This is the problem 1.3.8 from Powers' Boundary Value Problems, 5th Edition. It says:
The series $$ \sum_{n=1}^\infty \frac{1}{n^3} \, \sin(nx) $$ converges to a continuous periodic function. On the interval $0 < x < 2\pi$, this function coincides with a polynomial $p(x)$ of degree $3$. Find the polynomial.

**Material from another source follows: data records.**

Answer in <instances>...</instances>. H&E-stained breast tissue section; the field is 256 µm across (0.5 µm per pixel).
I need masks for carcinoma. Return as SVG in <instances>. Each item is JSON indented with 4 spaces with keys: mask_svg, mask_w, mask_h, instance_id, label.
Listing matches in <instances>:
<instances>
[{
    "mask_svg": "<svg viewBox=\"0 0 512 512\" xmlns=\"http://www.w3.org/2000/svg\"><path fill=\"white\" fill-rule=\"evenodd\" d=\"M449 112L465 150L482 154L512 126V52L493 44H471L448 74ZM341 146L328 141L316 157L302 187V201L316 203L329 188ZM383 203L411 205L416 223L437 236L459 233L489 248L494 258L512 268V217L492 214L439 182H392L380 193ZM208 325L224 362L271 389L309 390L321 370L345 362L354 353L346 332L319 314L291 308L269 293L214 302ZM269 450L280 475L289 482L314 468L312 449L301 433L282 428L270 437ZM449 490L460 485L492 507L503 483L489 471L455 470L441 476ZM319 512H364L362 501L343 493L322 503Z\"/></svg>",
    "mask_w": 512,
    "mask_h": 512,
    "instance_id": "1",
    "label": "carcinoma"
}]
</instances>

This is my attempt so far:
I started setting the polynomial as $$p(x)=A+Bx+Cx^2+Dx^3.$$ Since the sum only contains $\sin$ factors, it must be an odd function, so it reduces to $$p(x)= Bx+Dx^3$$ Then (as the problem suggest) I look for the points where $p(x)=0$, which are $x=0$ and $x=\pm\sqrt{-\frac{B}{D}}$. Then, evaluating this last point in the series: $$ 0 = p\left(\pm\sqrt{-\frac{B}{D}}\right) = \sum_{n=1}^\infty \dfrac{1}{n^3} \, \sin\left(n\left(\pm\sqrt{-\frac{B}{D}}\right)\right) $$ which implies that $$ \left(\pm\sqrt{-\frac{B}{D}}\right) = \pi\Longrightarrow B = -D\pi^2 $$ so now the function has the form $$ p(x) = (-D\pi^2)x+Dx^3 $$ Then, evaluating in the point $x=\frac{\pi}{2}$, it turns out that $D=-\frac{1}{12}$, so $$ p(x) = \left(\frac{\pi^2}{12}\right)x - \left(\frac{1}{12}\right)x^3 $$
This is all I've tried, but I'm not sure about the results... am I missing something? Is there anything I'm taking for granted?
Any help will be appreciated. Thank you in advance.